Shankar's father dies due to lack of medical assistance. His mother, with great difficulty, educates him to be a surgeon. One day, his visit to treat Mahalakshmi develops love for each other. Subbaiah, a rich man and father of Mahalakshmi, objects to this, but finally agrees, saying that she must leave his house. After some time, Mahalakshmi begets a child, but the child dies in a fire accident.

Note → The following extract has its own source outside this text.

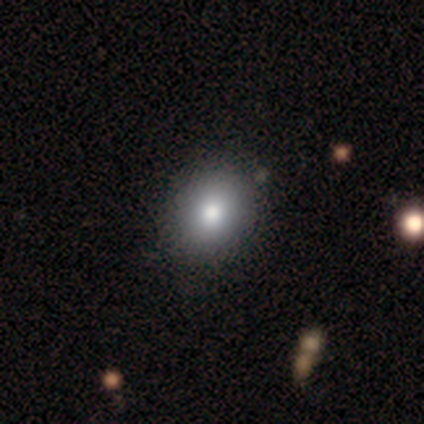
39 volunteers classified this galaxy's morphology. Overall: smooth (85%). How rounded: in between (52%; round 48%). Merging: none (58%).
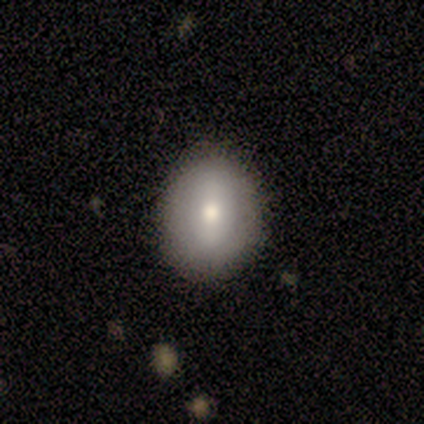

This causes a misunderstanding between Shankar and Mahalakshmi. Shankar feels that his hands cannot perform surgery any more. He opts for a service with tribals at Senjipuram. There, he gets affected by viral fever. What happens from there is the rest of the film.

Cast 
 S. S. Rajendran as Dr. Shankar
 C. R. Vijayakumari as Mahalakshmi
 Sivakumar as Surendar
 Manimala
 Nagesh as Somasundaram
 L. Vijayalakshmi as Vijayalakshmi
 S. N. Lakshmi as Shankar's mother
 Revathi as Radha
 S. V. Subbaiah as Ranganathan
 S. V. Ramadas as Ramalingam

Production 
The film marked the acting debut of Sivakumar, then known by his name at birth Palaniswamy. He had already signed a film titled Chithrapournami, but that was shelved. Its directors Krishnan–Panju recommended him to AVM Productions for their film Kaakum Karangal. Tirulokchandar, who was searching for the second lead actor to pair with Vijayakumari, selected Palaniswamy, who was rechristened Sivakumar by AVM founder A. V. Meiyappan. The film was produced by Murugan Brothers, a subsidiary of AVM. Saravanan revealed he had to reduce Sivakumar's portions because the actress who played his love interest him could not do justice to the acting.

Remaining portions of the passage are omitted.